When most people think about chronic headaches, the first thing that comes to mind is migraines. They are, without question, the best known and most widely-discussed form of chronic headaches today. However, despite this extensive awareness, the condition is still not very well understood; there is no universal cure for migraine headaches and they are thought to have hundreds–if not thousands–of known triggers, ranging from heat and humidity to auditory and visual stimuli to stress. There are also pronounced sex-based differences in the presentation of migraines, both in global incidence and the symptomology that each sex generally suffers through. While these differences are not fully understood, it is important for migraine sufferers to better understand these distinctions in order to help inform their treatment and prevention strategies.
Migraines In Men vs. Women
Studies have shown that women suffer from migraines at a rate two to three times higher than men. They also experience more severe and longer-lasting symptoms than men and suffer from higher rates of permanent disability as a result of the condition. At the onset of chronic migraines, men who suffer from this condition are generally older than women but suffer from relatively fewer headaches per month. Interestingly, while the most common migraine trigger for both men and women is stress, physical exertion is a much more common trigger in men than women and changes in the weather is a more common trigger in women than men. Finally, men are both less likely to seek care for their migraines than women, and less likely to be properly diagnosed with the condition if they do seek medical care.
Migraine Symptoms that Affect Women
During a migraine attack, statistics show that women are much more likely to suffer from sensitivity to smell than men. Women also report nausea as a symptom more often. While there is not much extant literature on the connection between migraines and olfactory senses, we do know that certain odors can trigger a migraine, regardless of sex. In fact, the smells that are most likely to trigger a migraine include perfumes and colognes, strong food smells, and cigarette smoke.
However, olfactory triggers are extremely subjective and what triggers a migraine in one woman may be a perfectly pleasant smell to another. Nausea is also a very common symptom among female sufferers, and women report suffering from nausea during a migraine attack much more often than men.
Migraine Symptoms that Affect Men
Conversely, men who suffer from migraines are much more likely to suffer from acute light sensitivity than women.

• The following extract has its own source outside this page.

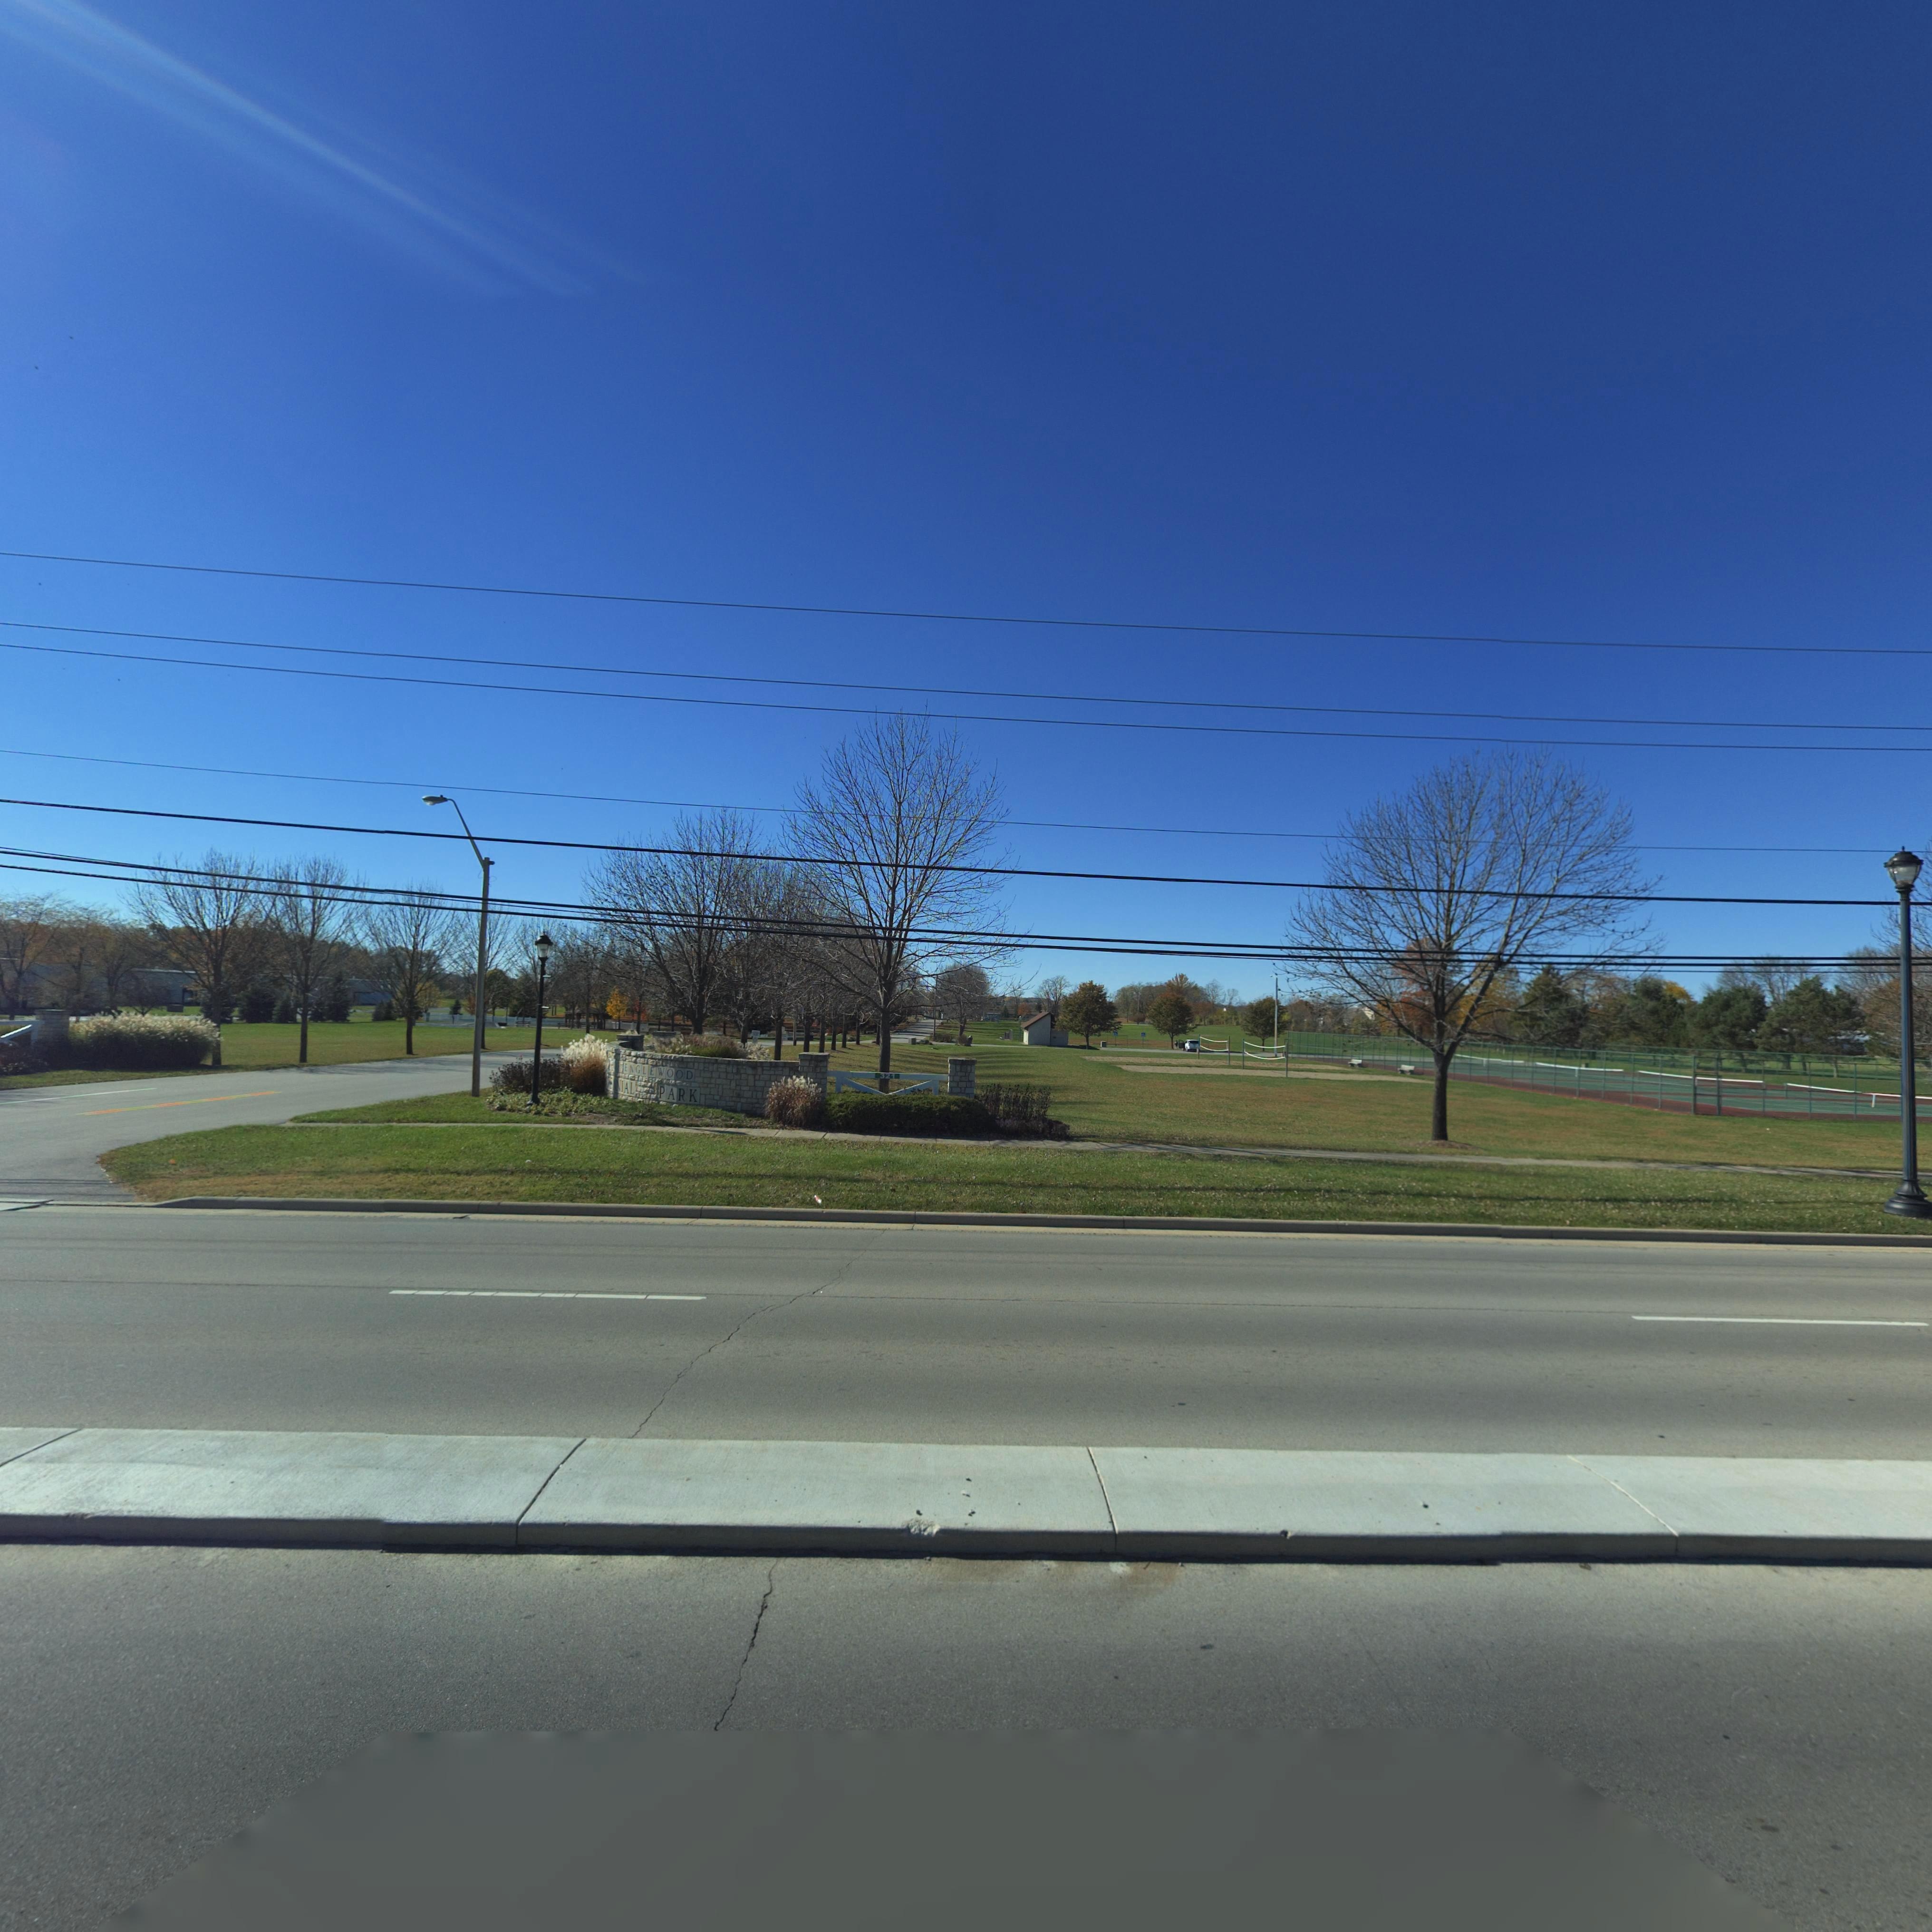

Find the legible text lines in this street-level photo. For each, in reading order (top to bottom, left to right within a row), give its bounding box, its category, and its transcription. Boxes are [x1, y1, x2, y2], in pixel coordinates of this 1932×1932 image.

[624, 1062, 693, 1080] None: ENGLEWOOD
[879, 1072, 896, 1080] StreetNumber: 321
[620, 1080, 636, 1096] None: IAL
[659, 1084, 699, 1103] None: PARK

While this is a common symptom for all migraine sufferers, it does appear to be more common in men than women. Men also report depression as a side effect of their migraines at a much higher rate than women and experience lower levels of pain during a migraine. Finally, men experience migraine headaches less often and for shorter periods of time than women.
Migraine Prevention and Treatment
Fortunately, despite the sex-based differences in migraine prevalence and symptomology, many of the approaches to prevention and treatment are the same for men and women. While everyone has a home-grown remedy for debilitating migraines or a cousin who swears by their secret family treatment, the prevention and treatment of migraine headaches is best left to the professionals.
Some common preventive and curative approaches include:
Rotating Medication Therapies
If you rely on one medication too long, you open yourself up to the risk of medication overuse headaches, the Catch-22 of migraines. This is what happens when you use one medication, especially triptans, too frequently: they give you more migraines! Therefore, it is best to rotate treatment modalities weekly so as to not overdo any one of them.
Since stress is one of the most common triggers of a migraine headache, taking time to relax and release stress is absolutely vital to prevention. Choose any activity that brings you pleasure and make time for it as often as possible. Whether you are hiking, reading, journaling, or just relaxing in a calm space, making an effort to care for yourself will help you prevent migraine headaches.
Understand Your Triggers
Tracking your migraine headaches to get a good idea of what triggers them can help you avoid those triggers and reduce migraine recurrence. However, it is very important to avoid “trigger anxiety,” the state in which you constantly worry about avoiding triggers to the extent that you do not enjoy life and bring unnecessary stress–which triggers migraines!–into your daily routine.
Pushing through a migraine is likely to make an attack worse and last even longer than it otherwise would. If you are experiencing a migraine attack, it is essential that you rest; take time out, relax, and focus on recovery. Allowing yourself time to rest and recuperate outside of attacks will also help you prevent them in the future.